Vision-based locomotion for legged robots suffers from limited robustness due to occlusions, specular reflections, and illumination variations. To address this, we propose KiVi, a framework that decouples and synergistically integrates proprioceptive and visual pathways: proprioception serves as a stable backbone, while visual spatial reasoning is selectively fused via a memory-augmented attention mechanism—enhancing resilience to out-of-distribution noise and severe occlusions. KiVi unifies deep reinforcement learning, multimodal sensor fusion, and joint visuo-proprioceptive modeling. Experiments demonstrate that a quadrupedal robot achieves dynamic, stable walking across diverse, unstructured outdoor terrains. Compared to vision-only or standard sensor-fusion baselines, KiVi significantly improves real-world reliability and generalization capability under challenging perceptual conditions.

Vision-based locomotion has shown great promise in enabling legged robots to perceive and adapt to complex environments. However, visual information is inherently fragile, being vulnerable to occlusions, reflections, and lighting changes, which often cause instability in locomotion. Inspired by animal sensorimotor integration, we propose KiVi, a Kinesthetic-Visuospatial integration framework, where kinesthetics encodes proprioceptive sensing of body motion and visuospatial reasoning captures visual perception of surrounding terrain. Specifically, KiVi separates these pathways, leveraging proprioception as a stable backbone while selectively incorporating vision for terrain awareness and obstacle avoidance.
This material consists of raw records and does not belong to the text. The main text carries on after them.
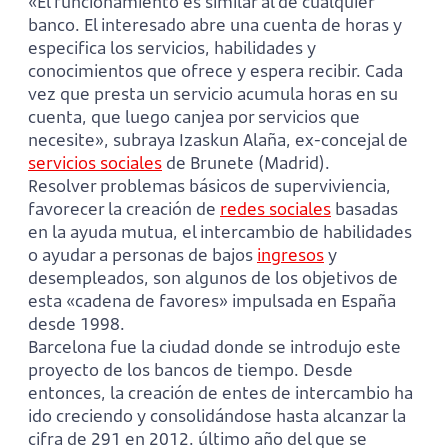
«El funcionamiento es similar al de cualquier
banco. El interesado abre una cuenta de horas y
especifica los servicios, habilidades y
conocimientos que ofrece y espera recibir. Cada
vez que presta un servicio acumula horas en su
cuenta, que luego canjea por servicios que
necesite», subraya Izaskun Alaña, ex-concejal de
servicios sociales
de Brunete (Madrid).
Resolver problemas básicos de superviviencia,
favorecer la creación de
redes sociales
basadas
en la ayuda mutua, el intercambio de habilidades
o ayudar a personas de bajos
ingresos
y
desempleados, son algunos de los objetivos de
esta «cadena de favores» impulsada en España
desde 1998.
Barcelona fue la ciudad donde se introdujo este
proyecto de los bancos de tiempo. Desde
entonces, la creación de entes de intercambio ha
ido creciendo y consolidándose hasta alcanzar la
cifra de 291 en 2012. último año del que se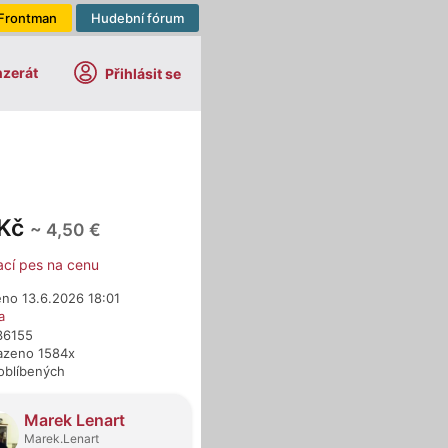
Frontman
Hudební fórum
nzerát
Přihlásit se
 Kč
~ 4,50 €
ací pes na cenu
eno 13.6.2026 18:01
a
36155
azeno 1584x
oblíbených
dejci
Marek Lenart
Marek.Lenart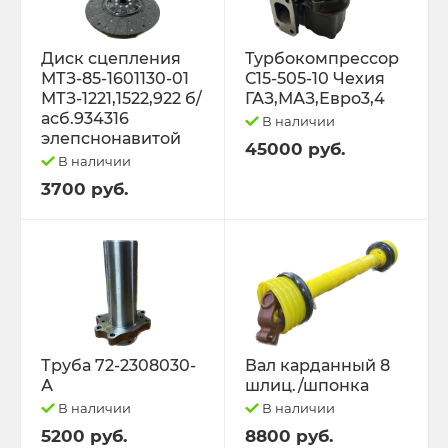
Диск сцепления
Турбокомпрессор
МТЗ-85-1601130-01
С15-505-10 Чехия
МТЗ-1221,1522,922 б/
ГАЗ,МАЗ,Евро3,4
асб.934316
В наличии
элепснонавитой
45000 руб.
В наличии
3700 руб.
Труба 72-2308030-
Вал карданный 8
А
шлиц./шпонка
В наличии
В наличии
5200 руб.
8800 руб.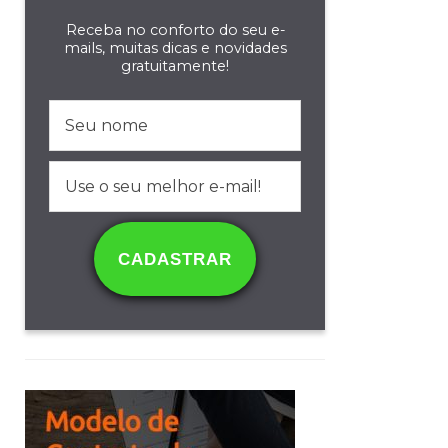
Receba no conforto do seu e-
mails, muitas dicas e novidades
gratuitamente!
CADASTRAR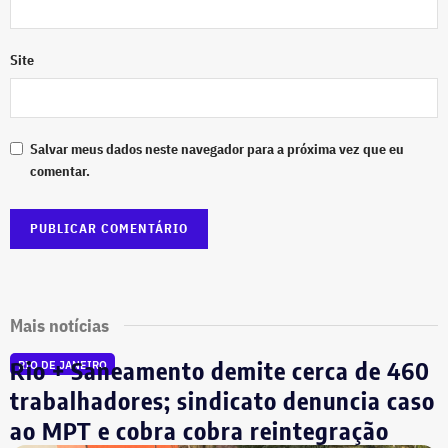
Site
Salvar meus dados neste navegador para a próxima vez que eu
comentar.
Mais notícias
Rio + Saneamento demite cerca de 460
RIO DE JANEIRO
trabalhadores; sindicato denuncia caso
ao MPT e cobra cobra reintegração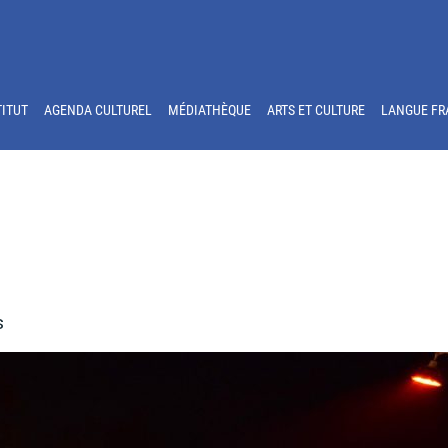
TITUT
AGENDA CULTUREL
MÉDIATHÈQUE
ARTS ET CULTURE
LANGUE FR
s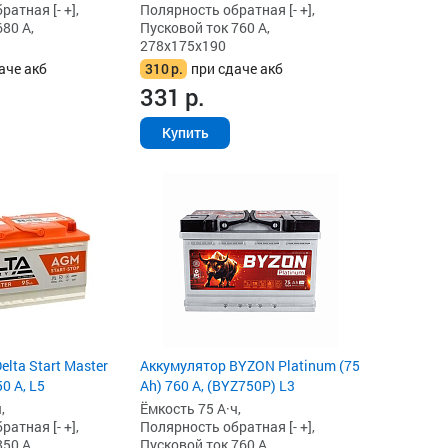
атная [- +],
Полярность обратная [- +],
80 А,
Пусковой ток 760 А,
278x175x190
аче акб
310
р.
при сдаче акб
331
р.
Купить
lta Start Master
Аккумулятор BYZON Platinum (75
0 А, L5
Ah) 760 А, (BYZ750P) L3
,
Ёмкость 75 А·ч,
атная [- +],
Полярность обратная [- +],
50 А,
Пусковой ток 760 А,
This modality-balanced, yet integrative design, combined with memory-enhanced attention, allows the robot to robustly interpret visual cues while maintaining fallback stability through proprioception. Extensive experiments show that our method enables quadruped robots to stably traverse diverse terrains and operate reliably in unstructured outdoor environments, remaining robust to out-of-distribution (OOD) visual noise and occlusion unseen during training, thereby highlighting its effectiveness and applicability to real-world legged locomotion.